● **Directive**:
Please count the lines in the listing below that contain the string "Catalu" with the same capitalization, and reply with that number alone.

● **Information provided**:
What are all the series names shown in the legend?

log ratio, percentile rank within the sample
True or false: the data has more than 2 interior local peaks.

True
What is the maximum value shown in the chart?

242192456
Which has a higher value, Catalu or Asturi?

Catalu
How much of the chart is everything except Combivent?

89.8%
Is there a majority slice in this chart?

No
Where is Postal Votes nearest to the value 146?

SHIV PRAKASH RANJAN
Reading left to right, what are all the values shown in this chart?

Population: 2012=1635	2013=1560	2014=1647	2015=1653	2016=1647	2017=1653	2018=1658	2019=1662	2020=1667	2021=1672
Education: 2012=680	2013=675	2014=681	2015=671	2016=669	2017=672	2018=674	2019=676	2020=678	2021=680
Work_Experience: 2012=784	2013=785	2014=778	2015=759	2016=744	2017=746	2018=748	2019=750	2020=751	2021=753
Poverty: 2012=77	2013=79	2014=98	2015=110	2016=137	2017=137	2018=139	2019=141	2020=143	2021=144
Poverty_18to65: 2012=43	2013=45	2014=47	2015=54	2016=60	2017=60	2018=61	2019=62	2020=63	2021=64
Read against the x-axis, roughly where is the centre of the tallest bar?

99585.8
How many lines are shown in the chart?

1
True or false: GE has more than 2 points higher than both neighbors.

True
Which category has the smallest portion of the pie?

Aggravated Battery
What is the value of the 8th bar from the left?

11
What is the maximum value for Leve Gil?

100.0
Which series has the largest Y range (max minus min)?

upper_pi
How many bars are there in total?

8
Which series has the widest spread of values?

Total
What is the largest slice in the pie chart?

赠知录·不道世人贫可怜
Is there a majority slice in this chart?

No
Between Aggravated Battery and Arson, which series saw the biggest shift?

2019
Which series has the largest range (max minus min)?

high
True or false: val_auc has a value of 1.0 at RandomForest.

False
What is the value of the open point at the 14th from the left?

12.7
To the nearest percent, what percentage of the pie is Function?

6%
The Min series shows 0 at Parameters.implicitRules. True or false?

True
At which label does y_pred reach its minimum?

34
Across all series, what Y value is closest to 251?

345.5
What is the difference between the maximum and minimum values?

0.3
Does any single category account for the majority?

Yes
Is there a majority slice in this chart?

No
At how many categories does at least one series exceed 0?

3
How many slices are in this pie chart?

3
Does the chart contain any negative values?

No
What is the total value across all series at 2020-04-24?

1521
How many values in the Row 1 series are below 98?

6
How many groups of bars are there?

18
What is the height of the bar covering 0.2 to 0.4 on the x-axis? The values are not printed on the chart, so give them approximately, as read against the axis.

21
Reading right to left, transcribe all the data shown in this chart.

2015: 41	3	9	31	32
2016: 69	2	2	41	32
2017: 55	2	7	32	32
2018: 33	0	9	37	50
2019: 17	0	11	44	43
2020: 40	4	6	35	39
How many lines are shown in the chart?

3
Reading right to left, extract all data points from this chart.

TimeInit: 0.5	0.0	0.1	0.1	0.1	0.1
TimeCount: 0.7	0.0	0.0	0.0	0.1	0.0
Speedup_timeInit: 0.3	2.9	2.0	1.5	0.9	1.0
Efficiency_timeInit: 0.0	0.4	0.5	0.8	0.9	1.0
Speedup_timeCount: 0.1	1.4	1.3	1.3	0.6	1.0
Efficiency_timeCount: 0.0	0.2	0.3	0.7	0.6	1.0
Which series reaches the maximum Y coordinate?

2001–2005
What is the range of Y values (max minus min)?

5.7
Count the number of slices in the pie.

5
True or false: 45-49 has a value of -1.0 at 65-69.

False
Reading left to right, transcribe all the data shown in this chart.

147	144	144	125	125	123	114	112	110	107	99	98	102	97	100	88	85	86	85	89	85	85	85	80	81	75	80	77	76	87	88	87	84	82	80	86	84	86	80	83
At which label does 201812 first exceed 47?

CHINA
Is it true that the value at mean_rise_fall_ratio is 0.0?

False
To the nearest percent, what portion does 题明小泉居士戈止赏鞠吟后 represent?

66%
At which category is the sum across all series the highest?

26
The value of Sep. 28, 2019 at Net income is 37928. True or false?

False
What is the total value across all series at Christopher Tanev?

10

● **Reply**:
2